Meredith Whitney, a former analyst at Oppenheimer & Company who now runs her own firm, predicts that securities firms worldwide will cut as many as 80,000 jobs in the next 18 months as revenue growth begins to slow.  The reductions, about 10% of current levels, will come after 2010 compensation payments, Ms. Whitney wrote in a recent report.  She added that industry payouts will be “down dramatically.”  Ms. Whitney, who started the Meredith Whitney Group in New York, came into prominence after correctly predicting Citigroup’s dividend cut in 2007. 

"The key product drivers of Wall Street’s revenues and profits over the past decade have been in a structural decline over the past three years," Ms. Whitney said in the report.  While regulatory reform, including higher capital requirements, will force some of these shifts, there will be a “deeper secular change” as a result of declining revenue in certain segments.

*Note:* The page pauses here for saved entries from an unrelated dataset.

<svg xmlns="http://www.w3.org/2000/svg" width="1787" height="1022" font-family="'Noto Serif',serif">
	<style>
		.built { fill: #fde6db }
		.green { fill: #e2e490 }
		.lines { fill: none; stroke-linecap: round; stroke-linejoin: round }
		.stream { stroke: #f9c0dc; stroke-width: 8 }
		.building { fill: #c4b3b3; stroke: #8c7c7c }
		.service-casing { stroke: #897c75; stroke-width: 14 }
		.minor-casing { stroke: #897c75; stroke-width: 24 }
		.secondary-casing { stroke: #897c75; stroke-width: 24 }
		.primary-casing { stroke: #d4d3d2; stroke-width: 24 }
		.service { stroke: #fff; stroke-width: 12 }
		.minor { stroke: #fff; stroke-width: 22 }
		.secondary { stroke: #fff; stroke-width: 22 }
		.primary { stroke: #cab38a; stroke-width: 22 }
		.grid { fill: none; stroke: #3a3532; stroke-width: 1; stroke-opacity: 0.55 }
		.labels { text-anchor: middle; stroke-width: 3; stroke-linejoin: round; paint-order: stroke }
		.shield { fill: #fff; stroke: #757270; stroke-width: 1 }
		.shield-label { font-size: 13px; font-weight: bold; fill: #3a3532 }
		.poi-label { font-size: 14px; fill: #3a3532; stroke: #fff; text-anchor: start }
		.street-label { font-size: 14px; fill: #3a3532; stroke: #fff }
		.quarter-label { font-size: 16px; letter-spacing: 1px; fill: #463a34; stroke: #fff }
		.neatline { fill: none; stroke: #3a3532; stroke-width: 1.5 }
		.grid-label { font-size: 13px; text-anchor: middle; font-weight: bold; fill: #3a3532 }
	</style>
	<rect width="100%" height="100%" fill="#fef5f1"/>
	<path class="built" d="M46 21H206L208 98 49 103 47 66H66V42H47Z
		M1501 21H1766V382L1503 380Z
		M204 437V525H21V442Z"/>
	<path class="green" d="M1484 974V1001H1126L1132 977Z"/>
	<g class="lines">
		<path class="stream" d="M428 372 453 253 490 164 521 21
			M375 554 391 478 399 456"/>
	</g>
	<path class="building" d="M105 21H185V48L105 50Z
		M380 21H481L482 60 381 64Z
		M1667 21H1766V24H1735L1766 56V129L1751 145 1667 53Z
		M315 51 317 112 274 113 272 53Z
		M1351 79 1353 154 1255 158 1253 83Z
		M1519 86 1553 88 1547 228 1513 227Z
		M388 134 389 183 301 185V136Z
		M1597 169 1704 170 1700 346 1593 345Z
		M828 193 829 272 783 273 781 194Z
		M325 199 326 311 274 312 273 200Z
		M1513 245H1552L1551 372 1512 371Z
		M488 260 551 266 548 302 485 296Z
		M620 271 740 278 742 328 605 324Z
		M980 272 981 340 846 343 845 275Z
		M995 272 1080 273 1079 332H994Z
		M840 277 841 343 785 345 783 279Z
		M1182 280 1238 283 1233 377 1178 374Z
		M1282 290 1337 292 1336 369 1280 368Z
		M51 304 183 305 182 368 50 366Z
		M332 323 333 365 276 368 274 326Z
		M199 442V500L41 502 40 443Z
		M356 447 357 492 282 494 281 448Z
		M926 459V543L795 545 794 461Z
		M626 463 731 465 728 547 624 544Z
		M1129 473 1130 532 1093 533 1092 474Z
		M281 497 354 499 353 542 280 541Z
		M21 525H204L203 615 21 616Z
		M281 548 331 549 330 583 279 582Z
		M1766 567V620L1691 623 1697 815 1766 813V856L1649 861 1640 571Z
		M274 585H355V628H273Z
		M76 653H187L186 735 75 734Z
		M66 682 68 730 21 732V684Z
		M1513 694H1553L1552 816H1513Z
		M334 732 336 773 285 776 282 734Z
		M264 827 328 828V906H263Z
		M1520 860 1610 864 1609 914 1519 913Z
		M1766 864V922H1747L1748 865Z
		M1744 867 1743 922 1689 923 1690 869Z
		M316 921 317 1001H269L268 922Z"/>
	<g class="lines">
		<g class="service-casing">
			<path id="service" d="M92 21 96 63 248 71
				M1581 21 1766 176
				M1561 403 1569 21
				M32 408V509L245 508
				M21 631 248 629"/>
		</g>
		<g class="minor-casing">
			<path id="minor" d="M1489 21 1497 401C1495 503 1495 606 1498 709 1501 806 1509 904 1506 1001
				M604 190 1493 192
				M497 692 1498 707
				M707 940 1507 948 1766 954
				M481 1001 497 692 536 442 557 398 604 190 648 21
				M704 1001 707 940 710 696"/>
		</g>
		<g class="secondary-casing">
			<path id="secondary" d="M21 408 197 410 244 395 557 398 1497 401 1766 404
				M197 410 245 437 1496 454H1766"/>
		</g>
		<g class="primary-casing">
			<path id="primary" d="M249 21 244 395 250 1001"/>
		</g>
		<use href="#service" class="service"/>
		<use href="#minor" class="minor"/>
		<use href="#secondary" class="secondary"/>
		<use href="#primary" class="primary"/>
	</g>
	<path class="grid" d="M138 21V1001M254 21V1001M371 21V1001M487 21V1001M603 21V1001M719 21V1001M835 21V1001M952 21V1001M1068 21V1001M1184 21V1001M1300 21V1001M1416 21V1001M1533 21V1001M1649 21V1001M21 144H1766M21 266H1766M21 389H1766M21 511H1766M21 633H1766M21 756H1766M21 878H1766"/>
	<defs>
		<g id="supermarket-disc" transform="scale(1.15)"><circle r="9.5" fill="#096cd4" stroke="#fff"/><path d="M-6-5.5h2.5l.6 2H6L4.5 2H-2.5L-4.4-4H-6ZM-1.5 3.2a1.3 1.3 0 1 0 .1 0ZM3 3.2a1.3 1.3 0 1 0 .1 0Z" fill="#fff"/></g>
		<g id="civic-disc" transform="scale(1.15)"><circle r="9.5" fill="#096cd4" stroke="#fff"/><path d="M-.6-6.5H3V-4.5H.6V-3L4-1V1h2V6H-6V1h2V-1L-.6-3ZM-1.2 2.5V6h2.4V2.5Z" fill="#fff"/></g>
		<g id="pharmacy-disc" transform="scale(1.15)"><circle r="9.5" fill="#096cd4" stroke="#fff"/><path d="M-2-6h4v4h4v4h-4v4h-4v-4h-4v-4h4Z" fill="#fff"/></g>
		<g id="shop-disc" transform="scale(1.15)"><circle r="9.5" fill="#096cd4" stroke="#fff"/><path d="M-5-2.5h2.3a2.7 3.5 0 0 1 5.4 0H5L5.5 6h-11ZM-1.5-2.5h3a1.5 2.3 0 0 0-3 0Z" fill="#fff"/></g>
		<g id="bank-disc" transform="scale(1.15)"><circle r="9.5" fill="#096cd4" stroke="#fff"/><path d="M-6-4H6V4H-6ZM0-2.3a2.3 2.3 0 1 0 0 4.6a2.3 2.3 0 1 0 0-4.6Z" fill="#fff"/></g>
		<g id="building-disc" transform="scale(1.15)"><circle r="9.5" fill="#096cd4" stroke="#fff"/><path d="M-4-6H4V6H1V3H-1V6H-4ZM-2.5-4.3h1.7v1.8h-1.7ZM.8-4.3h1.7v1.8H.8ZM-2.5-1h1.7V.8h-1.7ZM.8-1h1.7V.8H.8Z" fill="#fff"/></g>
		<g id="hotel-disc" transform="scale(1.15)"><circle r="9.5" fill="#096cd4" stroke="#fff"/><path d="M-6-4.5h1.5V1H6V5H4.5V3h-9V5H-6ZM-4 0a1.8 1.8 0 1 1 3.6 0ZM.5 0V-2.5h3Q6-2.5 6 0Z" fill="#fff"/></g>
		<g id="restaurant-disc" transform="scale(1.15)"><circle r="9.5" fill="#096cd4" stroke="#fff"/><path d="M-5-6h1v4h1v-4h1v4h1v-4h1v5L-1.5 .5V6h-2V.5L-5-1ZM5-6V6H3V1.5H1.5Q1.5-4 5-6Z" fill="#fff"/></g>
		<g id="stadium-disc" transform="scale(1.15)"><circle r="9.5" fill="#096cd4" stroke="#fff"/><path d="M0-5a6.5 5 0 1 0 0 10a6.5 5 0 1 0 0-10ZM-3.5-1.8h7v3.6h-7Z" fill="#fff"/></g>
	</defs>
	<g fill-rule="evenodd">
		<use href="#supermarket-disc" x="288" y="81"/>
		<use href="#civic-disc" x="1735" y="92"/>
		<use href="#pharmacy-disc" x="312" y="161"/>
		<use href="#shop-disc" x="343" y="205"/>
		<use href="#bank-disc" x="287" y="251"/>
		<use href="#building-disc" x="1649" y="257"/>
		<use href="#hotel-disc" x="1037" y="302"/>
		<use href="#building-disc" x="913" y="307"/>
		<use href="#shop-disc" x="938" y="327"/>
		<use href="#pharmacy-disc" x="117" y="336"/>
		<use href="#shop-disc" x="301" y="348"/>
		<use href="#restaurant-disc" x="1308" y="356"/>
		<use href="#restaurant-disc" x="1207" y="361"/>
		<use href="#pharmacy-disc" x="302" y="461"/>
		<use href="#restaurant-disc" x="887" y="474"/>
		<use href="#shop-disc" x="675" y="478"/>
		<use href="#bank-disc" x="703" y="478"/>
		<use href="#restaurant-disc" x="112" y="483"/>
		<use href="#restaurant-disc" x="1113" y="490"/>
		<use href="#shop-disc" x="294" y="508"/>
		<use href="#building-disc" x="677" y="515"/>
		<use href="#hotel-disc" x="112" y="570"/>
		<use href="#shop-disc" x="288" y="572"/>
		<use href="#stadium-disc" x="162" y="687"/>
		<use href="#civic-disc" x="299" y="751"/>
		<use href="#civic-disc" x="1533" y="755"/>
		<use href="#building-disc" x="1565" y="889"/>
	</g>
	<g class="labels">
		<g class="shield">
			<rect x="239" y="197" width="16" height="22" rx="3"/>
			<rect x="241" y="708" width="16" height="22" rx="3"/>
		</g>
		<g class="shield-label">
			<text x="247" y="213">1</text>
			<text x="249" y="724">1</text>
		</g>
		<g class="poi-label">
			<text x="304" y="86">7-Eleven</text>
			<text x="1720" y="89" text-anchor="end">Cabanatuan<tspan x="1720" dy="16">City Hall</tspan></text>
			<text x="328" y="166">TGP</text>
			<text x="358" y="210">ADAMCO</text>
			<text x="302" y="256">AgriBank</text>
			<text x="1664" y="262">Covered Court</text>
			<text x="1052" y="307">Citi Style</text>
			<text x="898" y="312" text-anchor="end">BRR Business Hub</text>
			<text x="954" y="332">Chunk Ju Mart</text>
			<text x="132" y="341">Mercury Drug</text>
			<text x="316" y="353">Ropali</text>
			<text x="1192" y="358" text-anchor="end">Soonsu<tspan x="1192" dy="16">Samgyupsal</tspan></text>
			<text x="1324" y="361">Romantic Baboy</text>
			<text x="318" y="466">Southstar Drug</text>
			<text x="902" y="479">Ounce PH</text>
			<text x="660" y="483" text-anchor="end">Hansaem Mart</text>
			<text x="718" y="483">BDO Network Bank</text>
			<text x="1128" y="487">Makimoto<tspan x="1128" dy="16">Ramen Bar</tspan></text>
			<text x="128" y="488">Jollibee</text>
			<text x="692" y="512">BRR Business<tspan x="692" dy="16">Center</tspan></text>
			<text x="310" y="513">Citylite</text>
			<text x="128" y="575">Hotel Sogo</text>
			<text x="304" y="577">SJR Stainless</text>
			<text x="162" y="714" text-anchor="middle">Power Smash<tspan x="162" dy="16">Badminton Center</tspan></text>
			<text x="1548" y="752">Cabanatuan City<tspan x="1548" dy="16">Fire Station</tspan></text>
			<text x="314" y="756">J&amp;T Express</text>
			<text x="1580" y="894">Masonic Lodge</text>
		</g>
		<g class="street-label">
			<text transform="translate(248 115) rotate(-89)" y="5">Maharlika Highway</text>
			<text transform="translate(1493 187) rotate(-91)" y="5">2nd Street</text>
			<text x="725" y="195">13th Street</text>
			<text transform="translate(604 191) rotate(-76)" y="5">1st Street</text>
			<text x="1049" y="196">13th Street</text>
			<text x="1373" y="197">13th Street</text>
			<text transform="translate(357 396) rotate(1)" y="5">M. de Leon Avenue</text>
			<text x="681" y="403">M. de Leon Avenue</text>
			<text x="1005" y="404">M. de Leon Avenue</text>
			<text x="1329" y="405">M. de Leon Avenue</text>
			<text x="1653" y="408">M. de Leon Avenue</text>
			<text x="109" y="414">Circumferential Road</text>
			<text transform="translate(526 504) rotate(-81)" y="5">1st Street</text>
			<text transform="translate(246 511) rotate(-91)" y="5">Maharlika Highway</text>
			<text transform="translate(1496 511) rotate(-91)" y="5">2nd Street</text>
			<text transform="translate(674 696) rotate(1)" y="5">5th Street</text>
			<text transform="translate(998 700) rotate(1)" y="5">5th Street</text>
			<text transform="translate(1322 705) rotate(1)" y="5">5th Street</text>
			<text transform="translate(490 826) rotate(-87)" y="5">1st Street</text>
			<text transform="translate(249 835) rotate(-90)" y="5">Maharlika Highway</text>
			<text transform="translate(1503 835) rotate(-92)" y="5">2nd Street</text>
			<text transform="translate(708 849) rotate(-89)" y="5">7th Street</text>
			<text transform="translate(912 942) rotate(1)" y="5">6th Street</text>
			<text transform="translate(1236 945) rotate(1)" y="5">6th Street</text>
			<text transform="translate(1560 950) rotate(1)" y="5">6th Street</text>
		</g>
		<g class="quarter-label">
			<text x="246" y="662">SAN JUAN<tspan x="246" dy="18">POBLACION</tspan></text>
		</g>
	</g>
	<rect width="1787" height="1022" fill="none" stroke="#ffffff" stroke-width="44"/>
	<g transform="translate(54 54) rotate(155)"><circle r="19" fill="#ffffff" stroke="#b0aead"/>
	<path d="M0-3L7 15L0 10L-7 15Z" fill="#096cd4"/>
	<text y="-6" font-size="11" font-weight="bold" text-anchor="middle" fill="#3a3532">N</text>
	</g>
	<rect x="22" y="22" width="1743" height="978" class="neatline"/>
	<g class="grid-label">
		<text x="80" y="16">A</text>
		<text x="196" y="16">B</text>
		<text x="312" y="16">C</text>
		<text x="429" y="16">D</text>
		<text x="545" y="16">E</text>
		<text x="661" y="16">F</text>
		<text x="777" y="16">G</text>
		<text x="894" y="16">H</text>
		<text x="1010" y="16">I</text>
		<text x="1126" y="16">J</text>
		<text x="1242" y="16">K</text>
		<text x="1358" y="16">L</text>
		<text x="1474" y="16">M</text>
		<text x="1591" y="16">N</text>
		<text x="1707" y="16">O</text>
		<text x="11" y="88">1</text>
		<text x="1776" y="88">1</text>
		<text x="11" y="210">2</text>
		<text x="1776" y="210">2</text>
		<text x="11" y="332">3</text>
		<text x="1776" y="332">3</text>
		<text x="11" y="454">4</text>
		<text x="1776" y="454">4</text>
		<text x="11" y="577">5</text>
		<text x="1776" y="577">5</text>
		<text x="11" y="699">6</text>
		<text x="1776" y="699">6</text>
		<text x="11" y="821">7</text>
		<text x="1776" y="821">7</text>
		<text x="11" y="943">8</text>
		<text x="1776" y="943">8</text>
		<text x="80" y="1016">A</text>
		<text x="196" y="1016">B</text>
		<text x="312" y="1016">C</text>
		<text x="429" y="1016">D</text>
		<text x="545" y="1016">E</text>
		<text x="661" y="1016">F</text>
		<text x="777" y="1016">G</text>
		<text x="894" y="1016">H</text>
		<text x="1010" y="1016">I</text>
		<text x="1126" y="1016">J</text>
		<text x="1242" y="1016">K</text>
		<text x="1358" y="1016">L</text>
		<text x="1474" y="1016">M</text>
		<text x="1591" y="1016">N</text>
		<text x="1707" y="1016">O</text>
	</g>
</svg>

Recruiters last month said Barclays, Credit Suisse, RBS may lead a slowdown in hiring in Europe as the fixed-income trading boom fizzles out. Barclays Capital’s income from trading bonds and commodities fell 40% in the first half amid the sovereign debt crisis. Fixed-income, currencies and commodities trading was the biggest revenue contributor at investment banks from Deutsche Bank to Goldman Sachs.

Banks around the world cut 330,000 jobs during the latest financial crisis, according to data compiled by Bloomberg. Some have added employees recently as markets recovered.  While emerging markets will continue to expand, they will not do so fast enough to offset the declines in the United States and Europe, Ms. Whitney said.  [Bloomberg, 9/7].